Von den 50 neuen Kollegen sei er zwar herzlich aufgenommen worden. Bei den Eltern hingegen sei ein längerer Atem notwendig, sagt Janssen. "Sie waren mit meiner Vorgängerin sehr zufrieden und hatten mich am Anfang nicht akzeptiert. Das war eine völlig absurde Situation."

Wie berichtet, ist die frühere Schulleiterin Juliane Troje bis Mitte dieses Jahres freigestellt. Nach Abendblatt-Informationen soll es zwischen ihr und dem zuständigen Bereichsleiter der Stiftung Alsterdorf Probleme gegeben haben. Offiziell hieß es, man habe sich trennen müssen, weil es "unüberbrückbare Situationen gab und man keine gemeinsame Basis für eine weitere Zusammenarbeit gefunden hat".

Ausgelesene Daten -
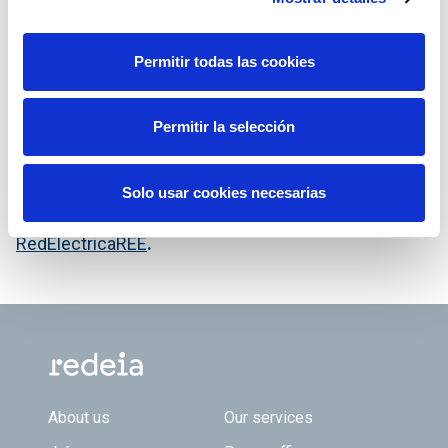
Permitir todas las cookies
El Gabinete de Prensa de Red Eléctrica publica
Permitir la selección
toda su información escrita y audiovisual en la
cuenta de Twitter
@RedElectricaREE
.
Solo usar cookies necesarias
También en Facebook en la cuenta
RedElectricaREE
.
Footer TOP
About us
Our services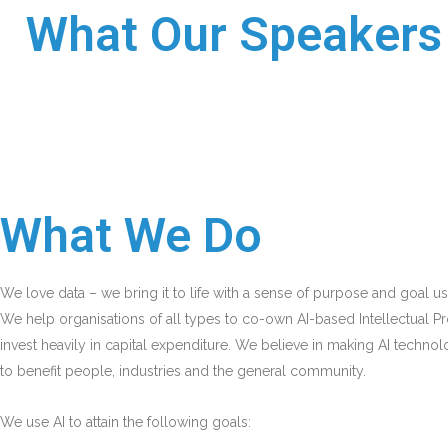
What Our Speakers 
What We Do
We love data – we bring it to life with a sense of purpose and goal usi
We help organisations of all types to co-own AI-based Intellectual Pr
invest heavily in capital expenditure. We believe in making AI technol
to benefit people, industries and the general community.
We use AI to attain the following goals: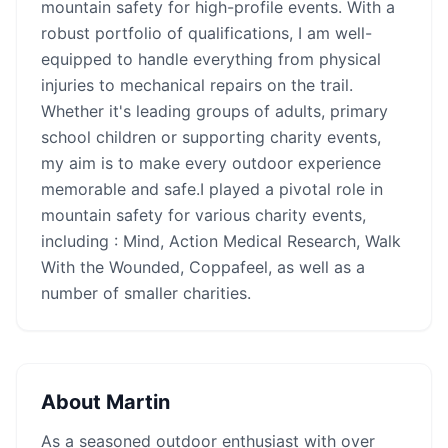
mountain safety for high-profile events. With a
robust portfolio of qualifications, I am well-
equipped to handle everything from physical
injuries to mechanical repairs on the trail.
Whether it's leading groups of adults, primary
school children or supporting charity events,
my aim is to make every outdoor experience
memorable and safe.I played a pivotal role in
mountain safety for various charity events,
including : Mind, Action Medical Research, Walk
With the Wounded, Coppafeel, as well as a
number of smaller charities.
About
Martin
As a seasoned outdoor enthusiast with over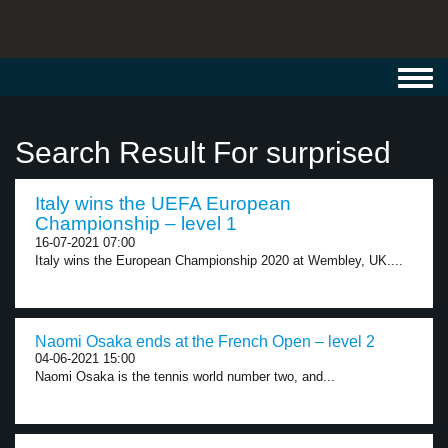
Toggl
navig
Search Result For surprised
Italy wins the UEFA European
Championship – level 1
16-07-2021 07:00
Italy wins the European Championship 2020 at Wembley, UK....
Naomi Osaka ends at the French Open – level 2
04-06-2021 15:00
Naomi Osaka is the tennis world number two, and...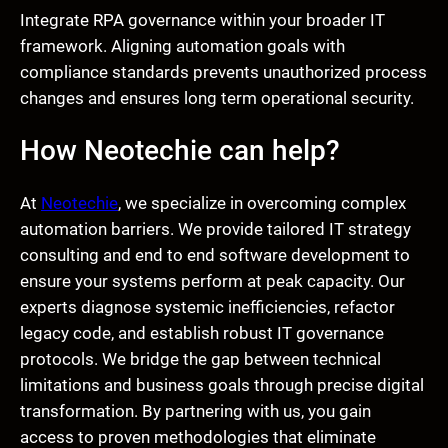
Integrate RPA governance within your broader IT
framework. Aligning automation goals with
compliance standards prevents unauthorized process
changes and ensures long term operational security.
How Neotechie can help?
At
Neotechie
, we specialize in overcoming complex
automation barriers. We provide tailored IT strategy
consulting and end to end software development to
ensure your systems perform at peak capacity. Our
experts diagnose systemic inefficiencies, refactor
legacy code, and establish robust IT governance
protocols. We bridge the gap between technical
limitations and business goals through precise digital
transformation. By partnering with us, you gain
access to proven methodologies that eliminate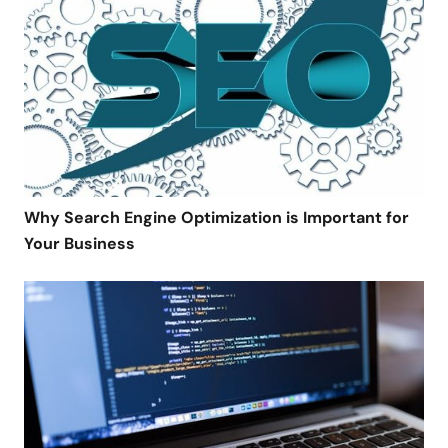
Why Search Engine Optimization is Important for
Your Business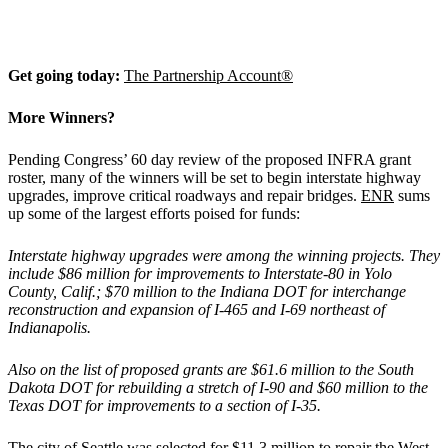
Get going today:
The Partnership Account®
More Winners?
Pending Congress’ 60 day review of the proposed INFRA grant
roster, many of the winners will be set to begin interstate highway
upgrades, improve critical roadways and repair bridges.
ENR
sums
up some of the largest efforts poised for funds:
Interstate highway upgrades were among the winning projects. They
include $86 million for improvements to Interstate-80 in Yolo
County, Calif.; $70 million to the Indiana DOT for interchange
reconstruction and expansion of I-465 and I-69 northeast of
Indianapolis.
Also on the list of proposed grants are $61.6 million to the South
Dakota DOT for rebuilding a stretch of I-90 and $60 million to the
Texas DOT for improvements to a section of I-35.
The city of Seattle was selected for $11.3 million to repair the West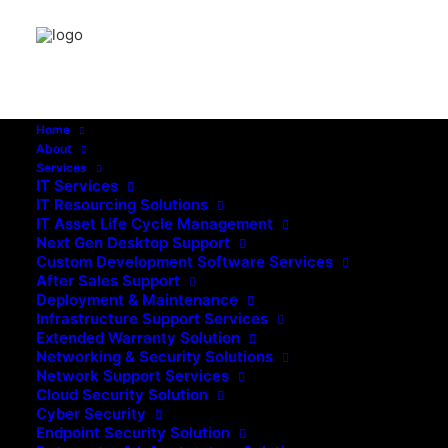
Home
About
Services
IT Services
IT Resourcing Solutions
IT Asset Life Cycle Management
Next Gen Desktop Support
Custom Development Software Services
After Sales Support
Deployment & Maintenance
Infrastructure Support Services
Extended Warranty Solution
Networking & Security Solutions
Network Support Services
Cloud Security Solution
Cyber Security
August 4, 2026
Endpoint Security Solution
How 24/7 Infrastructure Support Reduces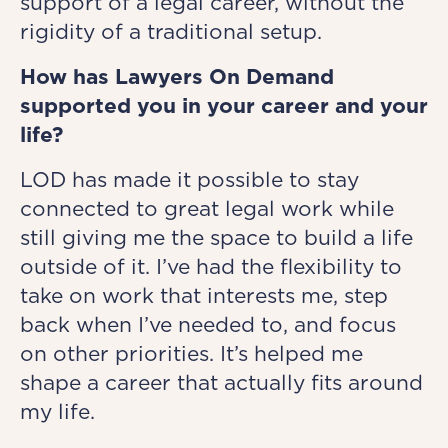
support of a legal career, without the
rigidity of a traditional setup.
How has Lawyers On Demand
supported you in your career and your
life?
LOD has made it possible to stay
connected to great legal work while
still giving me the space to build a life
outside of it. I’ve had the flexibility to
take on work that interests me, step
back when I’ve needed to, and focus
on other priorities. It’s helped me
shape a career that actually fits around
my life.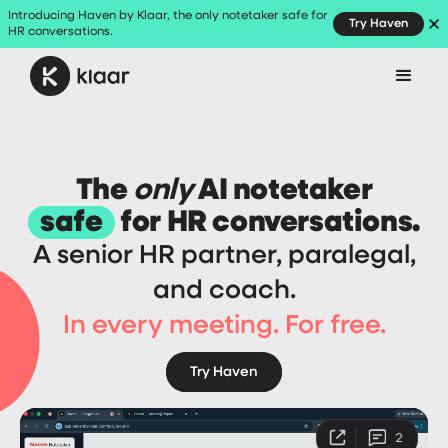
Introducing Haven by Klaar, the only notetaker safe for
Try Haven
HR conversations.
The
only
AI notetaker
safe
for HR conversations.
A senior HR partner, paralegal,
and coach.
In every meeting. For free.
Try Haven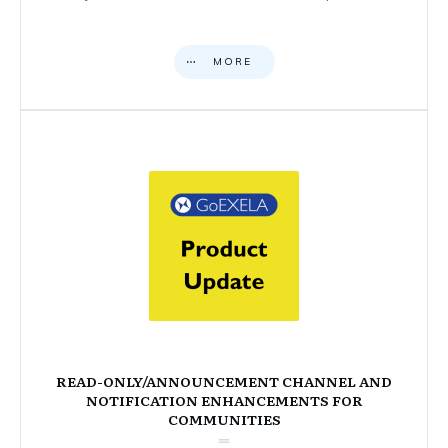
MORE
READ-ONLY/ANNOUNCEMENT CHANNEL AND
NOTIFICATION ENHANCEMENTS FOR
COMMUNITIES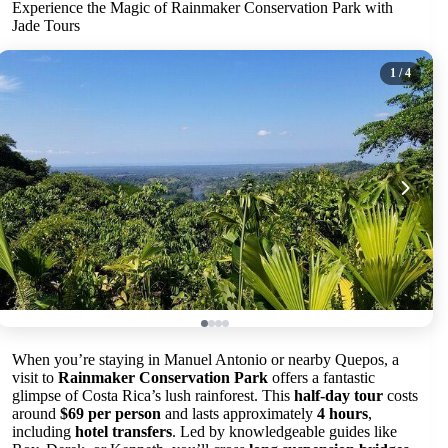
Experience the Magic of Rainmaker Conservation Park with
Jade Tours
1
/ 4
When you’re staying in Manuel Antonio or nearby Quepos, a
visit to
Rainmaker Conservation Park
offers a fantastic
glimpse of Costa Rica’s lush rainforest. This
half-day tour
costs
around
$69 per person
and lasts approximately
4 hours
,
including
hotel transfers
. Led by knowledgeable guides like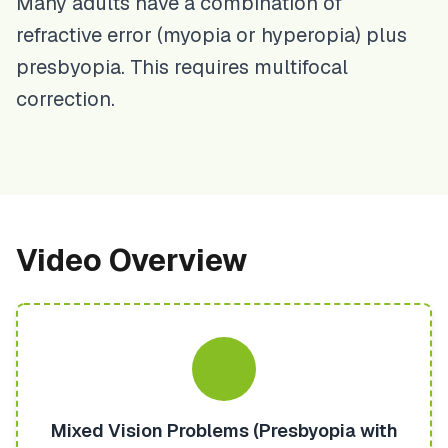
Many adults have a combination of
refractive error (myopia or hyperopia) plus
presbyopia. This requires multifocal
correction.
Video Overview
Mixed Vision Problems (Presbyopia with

Aufgabe -
Bis wann ist die frühere Schulleiterin Juliane Troje laut dem Textauszug freigestellt?

Lösung -
Bis Mitte dieses Jahres.